The changing landscape emphasizes the need for empirical approaches to the policy task of determining the point of equilibrium in the balance. In Geneva, at the instigation of Pascal Lamy, the Directors General of the World Trade Organization (WTO), the World Health Organization (WHO) and the World Intellectual Property Organization (WIPO) have initiated cooperation between the Secretariats of the three organizations for this very purpose of encouraging an empirical approach and for bringing to bear, within that empirical approach, the different policy perspectives of trade, health and innovation. An example of such an empirical approach is the incipient idea of a patent database or landscape of the medicines on the List of WHO Essential Medicines, which would better inform us if and where patent protection exists in relation to those medicines, a prerequisite to any evaluation of the impact of patent protection on the availability of essential medicines.
It is clear that there are no easy answers in the field of health and innovation. The policy balance between encouraging innovation and ensuring the widespread enjoyment of the social benefit of innovation in the field of health will always to have to be managed on a tightrope, the tightrope that results from the intersection of economics, health and innovation policy in a fiercely competitive market environment. Staying on the tightrope without losing balance is vital for an economically viable health sector, an innovative health sector that advances the fight against disease and illness and, of course, our most fundamental desire, the enjoyment of good health.
1 See Barry Jaruzelski and Kevin Dehoff, “Profits Down Spending Steady: The Global Innovation 1000, (2009) 57 Strategy + Business.

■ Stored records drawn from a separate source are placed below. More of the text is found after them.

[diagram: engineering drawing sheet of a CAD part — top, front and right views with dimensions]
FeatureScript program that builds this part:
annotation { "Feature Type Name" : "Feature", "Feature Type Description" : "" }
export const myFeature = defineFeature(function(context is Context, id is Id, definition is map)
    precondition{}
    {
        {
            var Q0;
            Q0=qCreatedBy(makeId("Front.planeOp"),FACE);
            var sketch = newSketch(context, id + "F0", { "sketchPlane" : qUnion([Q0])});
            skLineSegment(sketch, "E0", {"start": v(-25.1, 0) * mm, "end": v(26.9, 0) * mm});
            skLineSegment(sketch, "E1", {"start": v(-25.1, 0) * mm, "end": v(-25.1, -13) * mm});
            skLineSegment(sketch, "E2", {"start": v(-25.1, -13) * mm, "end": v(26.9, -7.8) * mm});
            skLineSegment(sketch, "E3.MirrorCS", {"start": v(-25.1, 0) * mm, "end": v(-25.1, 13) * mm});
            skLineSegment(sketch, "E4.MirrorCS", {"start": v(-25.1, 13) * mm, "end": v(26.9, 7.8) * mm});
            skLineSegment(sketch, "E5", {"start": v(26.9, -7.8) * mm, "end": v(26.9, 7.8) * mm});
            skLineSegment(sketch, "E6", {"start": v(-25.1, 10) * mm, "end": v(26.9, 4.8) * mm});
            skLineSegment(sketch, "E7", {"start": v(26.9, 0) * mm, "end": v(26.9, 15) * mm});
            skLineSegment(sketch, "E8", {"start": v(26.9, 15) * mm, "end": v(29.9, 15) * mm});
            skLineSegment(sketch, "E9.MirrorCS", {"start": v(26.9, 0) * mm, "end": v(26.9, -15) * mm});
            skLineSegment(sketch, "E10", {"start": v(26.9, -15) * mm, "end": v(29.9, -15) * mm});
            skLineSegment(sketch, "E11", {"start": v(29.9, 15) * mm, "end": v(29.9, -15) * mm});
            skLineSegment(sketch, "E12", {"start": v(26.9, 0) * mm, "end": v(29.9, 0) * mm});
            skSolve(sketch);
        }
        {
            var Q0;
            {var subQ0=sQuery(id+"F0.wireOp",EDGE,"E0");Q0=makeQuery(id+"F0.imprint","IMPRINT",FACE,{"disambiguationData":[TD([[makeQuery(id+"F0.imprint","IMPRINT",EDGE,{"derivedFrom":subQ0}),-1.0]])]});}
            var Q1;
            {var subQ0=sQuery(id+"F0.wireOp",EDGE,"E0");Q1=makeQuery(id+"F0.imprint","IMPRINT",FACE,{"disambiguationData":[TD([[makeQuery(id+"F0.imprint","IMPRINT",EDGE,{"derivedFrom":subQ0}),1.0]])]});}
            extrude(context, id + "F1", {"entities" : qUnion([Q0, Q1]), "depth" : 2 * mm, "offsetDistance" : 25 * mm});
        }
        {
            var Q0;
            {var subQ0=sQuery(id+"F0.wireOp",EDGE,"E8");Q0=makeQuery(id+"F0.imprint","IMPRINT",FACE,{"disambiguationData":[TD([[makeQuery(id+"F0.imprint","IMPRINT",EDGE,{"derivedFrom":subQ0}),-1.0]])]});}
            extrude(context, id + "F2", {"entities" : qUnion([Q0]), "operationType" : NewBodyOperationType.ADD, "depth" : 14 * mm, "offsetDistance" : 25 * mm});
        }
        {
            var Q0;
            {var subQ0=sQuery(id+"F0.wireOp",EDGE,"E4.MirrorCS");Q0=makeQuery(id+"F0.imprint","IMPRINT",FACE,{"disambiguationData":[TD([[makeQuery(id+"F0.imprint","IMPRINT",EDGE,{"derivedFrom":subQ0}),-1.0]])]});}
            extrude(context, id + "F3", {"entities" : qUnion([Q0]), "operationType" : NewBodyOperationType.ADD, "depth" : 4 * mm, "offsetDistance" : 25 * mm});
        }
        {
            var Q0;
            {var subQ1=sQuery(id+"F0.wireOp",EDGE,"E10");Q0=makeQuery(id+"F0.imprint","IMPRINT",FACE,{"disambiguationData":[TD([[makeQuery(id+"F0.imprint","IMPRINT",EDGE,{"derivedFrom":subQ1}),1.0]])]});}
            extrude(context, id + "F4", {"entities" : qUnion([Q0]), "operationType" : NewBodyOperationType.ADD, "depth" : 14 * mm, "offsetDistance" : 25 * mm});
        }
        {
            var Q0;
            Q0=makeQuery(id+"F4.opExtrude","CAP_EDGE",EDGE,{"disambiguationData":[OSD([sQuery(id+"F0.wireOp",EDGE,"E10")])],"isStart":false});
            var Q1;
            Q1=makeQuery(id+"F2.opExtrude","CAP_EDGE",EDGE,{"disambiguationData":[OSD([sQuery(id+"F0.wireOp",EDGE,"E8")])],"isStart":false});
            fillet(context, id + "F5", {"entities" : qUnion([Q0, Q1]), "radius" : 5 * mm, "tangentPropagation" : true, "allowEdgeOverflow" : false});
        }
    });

3 Commission on Health Research for Development, Health Research: Essential Link to Equity in Development, New York, Oxford University Press, 1990. See http://www.globalforumhealth.org/About/10-90-gap.
4 See http://www.familiesusa.org/issues/global-health/global-health-neglected.pdf
5 See http://www.autm.net/source/Endorsement/endorsement.cfm?section=endorsement
6 Robert B. Zoellick, “The End of the Third World? Modernizing Multilateralism for a Multipolar World”, Woodrow Wilson Center for International Scholars, April 14, 2010.